読む抜粋:
•••••
2012年10月16日火曜日

熊野 : 瀧尻王子

瀧尻王子 和歌山県田辺市にある神社。現在の正式名称は滝尻王子宮十郷神社(たきじりおうじぐうとうごうじんじゃ)。前身は九十九王子の滝尻王子で、五体王子の一つに数えられた(『熊野権現蔵王宝殿造功日記』)。
国の史跡「熊野参詣道」(2000年〈平成12年〉11月2日指定)の一部である。
祭神天照皇大神
日子火能迩々芸命
天忍穂耳命
日子穂々手見命
鵜茅葺不合命
『熊野縁起』(正中元年〈1326年〉、仁和寺蔵)によれば九十九王子の一であった時代には不空羂索菩薩を本地としていた。
•••••
収集データ:
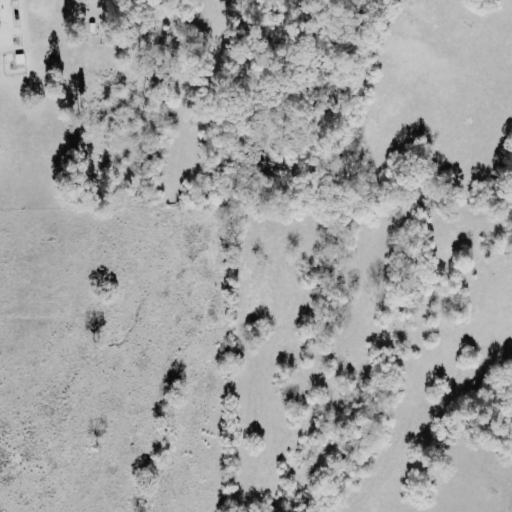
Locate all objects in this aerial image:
building: (0, 18)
•••••
目標 1: 瀧尻王子の記事によれば、この神社の現在の正式名称は何ですか?
目標 2: 瀧尻王子の記事を、最後の文の後から書き継いでもらえますか?
リストは瀧尻王子の記事とは別の出典から集めたものです。

期待される出力 1: 滝尻王子宮十郷神社(たきじりおうじぐうとうごうじんじゃ)です。

期待される出力 2:
滝尻王子は五体王子の一つにかぞえられるだけでなく、複数の参詣記において熊野権現の神域への境界としばしば見なされるように、特別な意味付けが与えられている。滝尻王子から本宮まで続く山中の道は、「御山」、すなわち熊野権現の胎内と見なされた。というのも、滝尻から「水のみ」(高原)へ続く尾根筋は旧くはウラジロガシ、ツクバネガシのうっそうと茂るカシ林であり、そのような原生林に通じる参詣道をたどることにより、一般の参詣者が修験道の山岳修行を追体験しうる空間であったからである。『中右記』においても、滝尻からの山中の参詣道には本宮までの町数を示した卒塔婆(「三〇〇町蘇屠婆」)があると記され、山内結界の地であったことが分かる。

滝尻王子は、熊野九十九王子のなかでもとくに格式が高いとして崇敬されてきた「五体王子」のひとつで、熊野の霊域の入り口とされたとても重要な場所でした。
 富田川(とんだがわ)と石船川(いしぶりがわ)の合流点にあり、「滝尻」の名は、石船川の急流が富田川に注ぐ滝のような水音からきたといいます。
 富田川はかつて岩田川(いわたがわ)と呼ばれ、熊野詣の重要な垢離場(こりば)のひとつでした。
 岩田川は熊野古道「中辺路」を歩く道者が初めて出会う熊野の霊域から流れ出ている川であり、熊野詣の道中で最も神聖視された川であったのです。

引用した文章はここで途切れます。